There’s an undercurrent to all this: the more repressive a regime, the less tolerant it tends to be of any variation to the social model of the heterosexual couple. With Hong Kong no longer enjoying British Crown colony status since being handed back to the Chinese in 1997 and moving slowly but inexorably towards the more repressive, totalitarian Chinese socio-political model, social forces pushing for traditional sexual mores take on a political edge while LGBTQ people’s lives are made increasingly difficult.

This is present in the narrative in terms of the hostile and conservative wife and son, with more sympathetic views represented by the three friends and the deceased’s partner, the lawyer the hire and – in a surprising turn up events – the son’s girlfriend. Aside from the legal battle waging over the ashes somewhere at the edge of the script, the state is relegated to a fairly minor player while immediate family and friends have a much greater role in the drama that plays out. But then Hong Kong movies, even back in 2018 when this was released, have always had to be very careful about what (if any) political issues they tackled and how they tackled them.

That said, the film is thoroughly engrossing from start to finish with memorable performers from its ensemble cast. Even the three youth actors seen intermittently in dream flashback are well cast in that the viewer believes they and the adults playing their grown up selves are the same people (this sounds obvious, but believably casting characters played by two or more actors at different stages in those characters’ lives is a tough act to pull off successfully in a film, sadly, so any film that gets this right is to be commended).

That Tracey covers a whole range of sexual lifestyles is impressive, as is its managing to engross and entertain its audience while in the process being sympathetic to a wide range of views on the subject.
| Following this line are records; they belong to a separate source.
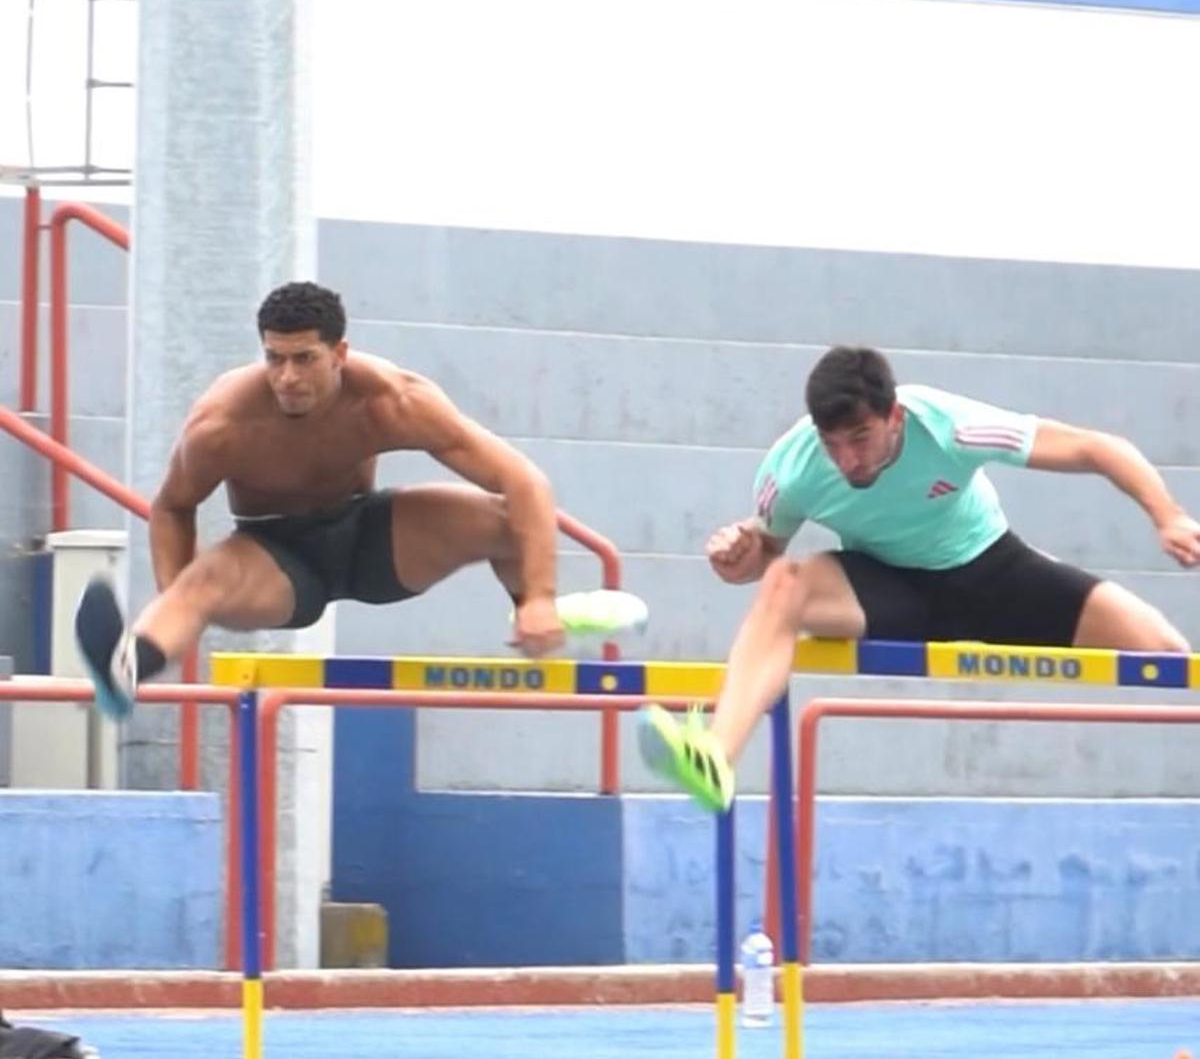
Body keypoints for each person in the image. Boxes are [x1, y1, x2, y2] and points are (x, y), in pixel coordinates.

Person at [637, 343, 1200, 812]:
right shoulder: (793, 467)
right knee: (784, 581)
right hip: (889, 588)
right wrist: (740, 557)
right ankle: (716, 756)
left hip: (993, 573)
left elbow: (1095, 447)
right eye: (832, 444)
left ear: (894, 418)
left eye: (860, 438)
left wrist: (1167, 514)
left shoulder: (949, 425)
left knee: (1168, 654)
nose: (848, 461)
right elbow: (764, 553)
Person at [75, 280, 641, 717]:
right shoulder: (223, 424)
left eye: (305, 359)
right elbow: (173, 507)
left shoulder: (394, 400)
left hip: (368, 537)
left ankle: (536, 617)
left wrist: (540, 595)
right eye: (274, 359)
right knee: (200, 583)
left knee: (502, 518)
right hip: (275, 555)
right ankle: (130, 667)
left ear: (339, 352)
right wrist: (181, 608)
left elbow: (525, 483)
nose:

Perhaps the last word should go to Anne who, when her husband implores her that the panties found in his pocket don’t mean he’s been cheating on her with another woman, comments to him sharply, “I rather wish you had.”

Footnote: The minor part of Tai-hung’s sister is played by Ivy Pang Ngan-ling of Old Man And A Dog (Ryan Chan Hon-yan, 2019).

Tracey screened online in the UK as part of Focus Hong Kong 2021 Easter from Wednesday, March 31st to Tuesday, April 6th.